NEW YORK (GenomeWeb News) – In Nature Genetics, a Chinese-led group describes how it used whole-exome sequencing, combined with targeted screening, to find mutations in ubiquitin-mediated proteolysis pathway genes in an aggressive type of kidney cancer called clear cell renal cell carcinoma.
The researchers sequenced matched tumor-normal samples from 10 individuals with ccRCC. For another 88 ccRCC tumors they used targeted sequencing to look for mutations in around 1,100 genes, including genes harboring suspicious changes in the ccRCC exomes and genes implicated in ccRCC or other cancers in the past. Along with mutations in known ccRCC-related genes, the investigators uncovered alterations affecting a dozen genes not previously linked to the disease. In particular, they saw an over-representation of mutations in ubiquitin-mediated proteolysis genes, hinting that the pathway may be involved in ccRCC tumorigenesis.
"The new discovery on the potential contribution of UMPP to ccRCC justifies more comprehensive investigation of this pathway, including proteomics research of the protein network to fully elucidate its role in ccRCC genesis," co-corresponding author Jun Wang, BGI's executive director, said in a statement.
Another Nature Genetics study explores the genetic underpinnings of a chronic and progressive form of inflammatory arthritis called ankylosing spondylitis in the Han Chinese population. Researchers from China and Singapore did a genome-wide association study involving 1,837 Han Chinese individuals with ankylosing spondylitis and more than 4,200 unaffected controls. They then tested the top 30 candidate SNPs from that discovery GWAS in another 2,100 cases and nearly 3,500 controls. Among the ankylosing spondylitis associated loci: a major histocompatibility locus and a chromosome 2 locus that have been associated with ankylosing spondylitis in European populations and two previously undetected loci on chromosomes 5 and 12 that contain genes related to bone formation and cartilage development.

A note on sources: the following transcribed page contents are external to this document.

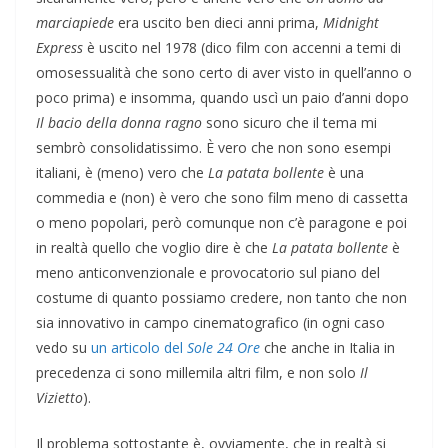
marciapiede
era uscito ben dieci anni prima,
Midnight
Express
è uscito nel 1978 (dico film con accenni a temi di
omosessualità che sono certo di aver visto in quell’anno o
poco prima) e insomma, quando uscì un paio d’anni dopo
Il bacio della donna ragno
sono sicuro che il tema mi
sembrò consolidatissimo. È vero che non sono esempi
italiani, è (meno) vero che
La patata bollente
è una
commedia e (non) è vero che sono film meno di cassetta
o meno popolari, però comunque non c’è paragone e poi
in realtà quello che voglio dire è che
La patata bollente
è
meno anticonvenzionale e provocatorio sul piano del
costume di quanto possiamo credere, non tanto che non
sia innovativo in campo cinematografico (in ogni caso
vedo su
un articolo del
Sole 24 Ore
che anche in Italia in
precedenza ci sono millemila altri film, e non solo
Il
Vizietto
).
Il problema sottostante è, ovviamente, che in realtà si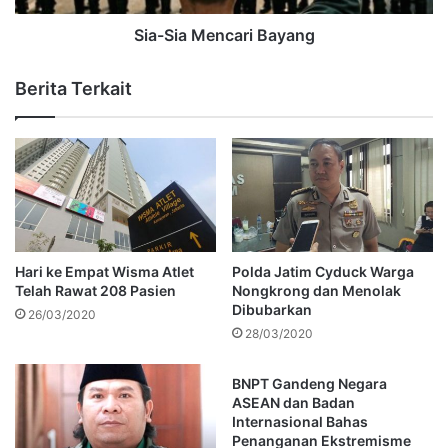
Sia-Sia Mencari Bayang
Berita Terkait
Hari ke Empat Wisma Atlet
Polda Jatim Cyduck Warga
Telah Rawat 208 Pasien
Nongkrong dan Menolak
Dibubarkan
26/03/2020
28/03/2020
BNPT Gandeng Negara
ASEAN dan Badan
Internasional Bahas
Penanganan Ekstremisme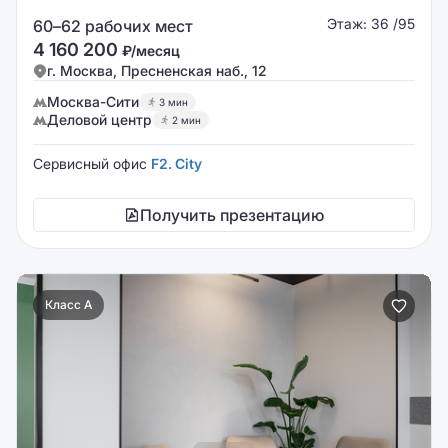
Этаж: 36 /95
60–62 рабочих мест
4 160 200
₽/месяц
г. Москва, Пресненская наб., 12
Москва-Сити
3 мин
Деловой центр
2 мин
Сервисный офис
F2. City
Получить презентацию
Класс A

Researchers from the US, the Netherlands, and Japan used exome sequencing to characterize mutation patterns in the coding regions of various pancreatic cyst sub-types — findings they report in the early, online edition of the Proceedings of the National Academy of Sciences.
The team sequenced the exomes of 32 pancreatic cysts, including eight samples from each of the four main neoplastic pancreatic cysts sub-types. Though the nature and number of mutations varied by sub-type, the pancreatic cysts did share certain genetic features, namely alterations related to the function of the ubiquitin ligase complex, which brands shoddy or spent proteins for destruction. The team also found a handful of candidate genes that could help in differentiating between neoplastic cyst sub-types using DNA from cyst fluid samples.
"When combined with clinical and radiological data, the molecular genetic analysis of cyst fluid could thereby lead to more accurate diagnosis," co-corresponding author Bert Vogelstein, an oncology researcher at the Johns Hopkins Kimmel Cancer Center and co-director of the Ludwig Center for cancer research, and colleagues wrote. "The examination of a large number of cyst fluid samples from patients with all four cyst types will be required to determine the added value of molecular genetic analyses for these and other diagnostic purposes."
An American Journal of Human Genetics study outlines the findings of a new population structure study of South Asia. By genotyping 142 individuals from 30 populations in India and folding in existing genome-wide data for more than 1,000 individuals from the region, the international group conducting the study was able to discern new details on ancestry components and population histories in South Asia. The team also tracked down sites in the genome that appear to be under positive selection in populations in India — including loci housing genes related to lipid metabolism and type 2 diabetes.
Researchers from Spain used the model organism Caenorhabditis elegans to explore ways in which sporadic variation affects the genetic interactions that influence penetrance in the presence of mutations. As they report in Nature, their reporter assay experiments in roundworms harboring specific genetic changes suggested that the phenotypic outcome of mutations can differ from one individual to the next due to stochastic, inter-individual variations in the processes that compensate for those mutations, including general buffering mechanisms and more specific systems related to ancestral gene duplications.
"Two cells are not completely identical and sometimes these differences have their origin in random or stochastic processes," first author Alejandro Burga, a researcher affiliated with the European Molecular Biology Laboratory-Centre for Genomic Regulation Systems Biology Research Unit, said in a statement. "The results of our study show that this type of variation can be an important influence [on] the phenotype of animals, and that its measurement can help to reliably predict the chance of developing an abnormal phenotype such as a disease."